BRUSSELS -- Patriarch Filaret, the head of Ukraine's Orthodox Church, has called on the European Union not to treat the conflict in his country's east as Kyiv's internal problem and urged the bloc to maintain sanctions against Moscow.
Speaking on May 2 in the European Parliament in Brussels, Filaret said that despite Russia's annexation of Crimea in 2014 and its continued support for the separatists in eastern Ukraine, "the aggressor could not go all the way to conquer the rest of the country."
Filaret was excommunicated by the Moscow Patriarchate after he broke away his Kyiv Patriarchate in 1992. The Moscow Patriarchate has close ties to the Kremlin.

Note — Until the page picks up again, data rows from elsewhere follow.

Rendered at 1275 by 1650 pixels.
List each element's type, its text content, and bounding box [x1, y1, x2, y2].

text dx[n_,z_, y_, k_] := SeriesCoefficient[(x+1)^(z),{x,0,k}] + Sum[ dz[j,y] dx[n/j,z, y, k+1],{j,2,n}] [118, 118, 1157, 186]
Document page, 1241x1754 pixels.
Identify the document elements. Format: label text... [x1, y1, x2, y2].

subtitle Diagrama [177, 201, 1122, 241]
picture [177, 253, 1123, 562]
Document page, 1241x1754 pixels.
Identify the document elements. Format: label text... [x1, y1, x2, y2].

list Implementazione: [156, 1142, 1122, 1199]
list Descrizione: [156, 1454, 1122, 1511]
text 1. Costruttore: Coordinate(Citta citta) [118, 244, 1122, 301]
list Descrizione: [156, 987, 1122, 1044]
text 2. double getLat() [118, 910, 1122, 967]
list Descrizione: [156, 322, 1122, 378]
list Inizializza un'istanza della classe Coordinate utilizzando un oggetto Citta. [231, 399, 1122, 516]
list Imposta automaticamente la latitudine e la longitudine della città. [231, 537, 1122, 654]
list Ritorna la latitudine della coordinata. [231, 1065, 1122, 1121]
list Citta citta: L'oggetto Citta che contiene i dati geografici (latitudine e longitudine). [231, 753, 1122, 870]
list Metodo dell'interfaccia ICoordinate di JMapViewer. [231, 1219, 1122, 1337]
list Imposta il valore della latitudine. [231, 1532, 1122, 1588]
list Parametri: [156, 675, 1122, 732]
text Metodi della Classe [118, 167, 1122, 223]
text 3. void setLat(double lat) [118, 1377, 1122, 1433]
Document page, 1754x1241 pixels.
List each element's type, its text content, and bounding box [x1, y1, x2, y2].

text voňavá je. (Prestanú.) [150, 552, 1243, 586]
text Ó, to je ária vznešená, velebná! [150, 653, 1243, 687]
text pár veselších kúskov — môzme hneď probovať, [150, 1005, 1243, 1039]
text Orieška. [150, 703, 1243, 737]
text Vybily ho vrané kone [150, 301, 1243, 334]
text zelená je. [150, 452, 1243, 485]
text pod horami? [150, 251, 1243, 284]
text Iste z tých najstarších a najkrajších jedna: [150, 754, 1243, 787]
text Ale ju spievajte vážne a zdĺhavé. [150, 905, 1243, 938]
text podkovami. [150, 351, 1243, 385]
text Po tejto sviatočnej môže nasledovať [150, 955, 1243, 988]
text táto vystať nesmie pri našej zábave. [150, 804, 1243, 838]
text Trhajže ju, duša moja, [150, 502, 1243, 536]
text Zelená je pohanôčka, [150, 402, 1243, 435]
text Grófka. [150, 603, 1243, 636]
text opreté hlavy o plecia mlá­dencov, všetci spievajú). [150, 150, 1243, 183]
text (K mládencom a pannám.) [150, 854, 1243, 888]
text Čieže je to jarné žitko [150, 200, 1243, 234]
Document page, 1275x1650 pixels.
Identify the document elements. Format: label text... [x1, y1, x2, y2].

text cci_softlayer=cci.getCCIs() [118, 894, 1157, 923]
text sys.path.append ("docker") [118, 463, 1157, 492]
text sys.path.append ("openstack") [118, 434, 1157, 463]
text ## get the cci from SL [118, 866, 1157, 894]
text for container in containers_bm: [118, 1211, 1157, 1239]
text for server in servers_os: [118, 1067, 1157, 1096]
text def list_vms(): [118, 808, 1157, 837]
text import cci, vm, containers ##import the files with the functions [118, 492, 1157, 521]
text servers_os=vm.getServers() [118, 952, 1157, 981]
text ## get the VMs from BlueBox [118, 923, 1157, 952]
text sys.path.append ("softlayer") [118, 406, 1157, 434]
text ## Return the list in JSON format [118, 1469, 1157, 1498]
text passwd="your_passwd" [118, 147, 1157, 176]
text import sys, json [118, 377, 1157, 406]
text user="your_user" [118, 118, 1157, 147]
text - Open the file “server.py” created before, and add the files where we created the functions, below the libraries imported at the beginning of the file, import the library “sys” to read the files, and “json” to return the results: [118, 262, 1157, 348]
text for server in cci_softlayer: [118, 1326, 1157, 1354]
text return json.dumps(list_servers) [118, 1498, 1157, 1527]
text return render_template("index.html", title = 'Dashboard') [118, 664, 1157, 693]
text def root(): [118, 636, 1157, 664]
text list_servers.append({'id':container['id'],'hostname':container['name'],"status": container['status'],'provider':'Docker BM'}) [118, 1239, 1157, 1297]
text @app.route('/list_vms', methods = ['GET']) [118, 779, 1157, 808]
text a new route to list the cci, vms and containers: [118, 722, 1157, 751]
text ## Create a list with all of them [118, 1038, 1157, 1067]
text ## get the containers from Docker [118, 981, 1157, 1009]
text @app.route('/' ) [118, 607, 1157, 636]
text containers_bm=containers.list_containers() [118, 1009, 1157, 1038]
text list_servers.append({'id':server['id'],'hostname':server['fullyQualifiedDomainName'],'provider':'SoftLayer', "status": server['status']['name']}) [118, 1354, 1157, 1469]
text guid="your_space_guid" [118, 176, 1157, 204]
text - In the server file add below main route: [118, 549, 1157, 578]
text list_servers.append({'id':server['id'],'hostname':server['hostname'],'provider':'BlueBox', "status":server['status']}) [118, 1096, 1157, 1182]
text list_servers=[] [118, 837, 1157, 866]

Filaret said Russia has underestimated the courage of the Ukrainian people, without which Russia would have continued on “to Poland and the Baltics and would not [have stopped even] there." He told lawmakers that Ukraine was "saving Europe."
The patriarch urged the European Parliament to keep up the pressure on Russia by continuing the sanctions regime imposed after the annexation of Crimea.
Since 2014, the EU has imposed asset bans and asset freezes on 150 Russian officials and separatists fighting in Ukraine as well as economic sanctions hitting Russia’s energy and banking sectors.
Sanctions, Filaret said, are “painful for Moscow."